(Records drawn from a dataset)
------------------------
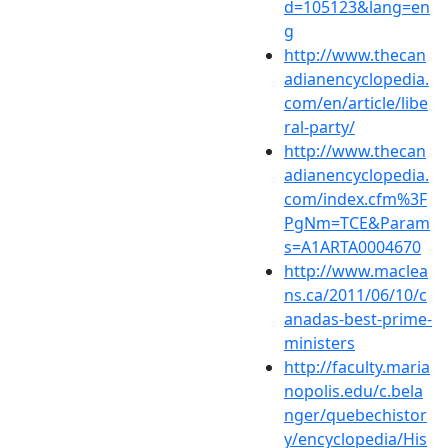
d=105123&lang=en
g
http://www.thecan
adianencyclopedia.
com/en/article/libe
ral-party/
http://www.thecan
adianencyclopedia.
com/index.cfm%3F
PgNm=TCE&Param
s=A1ARTA0004670
http://www.maclea
ns.ca/2011/06/10/c
anadas-best-prime-
ministers
http://faculty.maria
nopolis.edu/c.bela
nger/quebechistor
y/encyclopedia/His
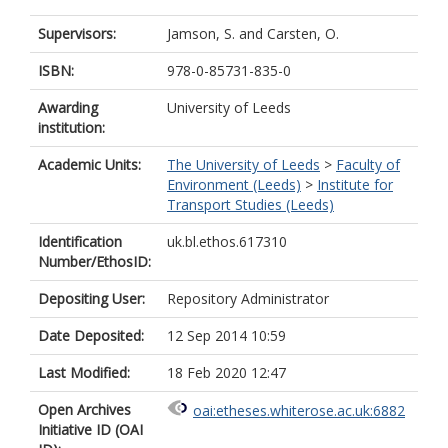
Supervisors:
Jamson, S.
and
Carsten, O.
ISBN:
978-0-85731-835-0
Awarding
University of Leeds
institution:
Academic Units:
The University of Leeds
>
Faculty of
Environment (Leeds)
>
Institute for
Transport Studies (Leeds)
Identification
uk.bl.ethos.617310
Number/EthosID:
Depositing User:
Repository Administrator
Date Deposited:
12 Sep 2014 10:59
Last Modified:
18 Feb 2020 12:47
Open Archives
oai:etheses.whiterose.ac.uk:6882
Initiative ID (OAI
------------------------
Exactly as they appear above, write out all the entries, without pictures.

**Exercise solution**:
d=105123&lang=en
g
http://www.thecan
adianencyclopedia.
com/en/article/libe
ral-party/
http://www.thecan
adianencyclopedia.
com/index.cfm%3F
PgNm=TCE&Param
s=A1ARTA0004670
http://www.maclea
ns.ca/2011/06/10/c
anadas-best-prime-
ministers
http://faculty.maria
nopolis.edu/c.bela
nger/quebechistor
y/encyclopedia/His
Supervisors:
Jamson, S.
and
Carsten, O.
ISBN:
978-0-85731-835-0
Awarding
University of Leeds
institution:
Academic Units:
The University of Leeds
>
Faculty of
Environment (Leeds)
>
Institute for
Transport Studies (Leeds)
Identification
uk.bl.ethos.617310
Number/EthosID:
Depositing User:
Repository Administrator
Date Deposited:
12 Sep 2014 10:59
Last Modified:
18 Feb 2020 12:47
Open Archives
oai:etheses.whiterose.ac.uk:6882
Initiative ID (OAI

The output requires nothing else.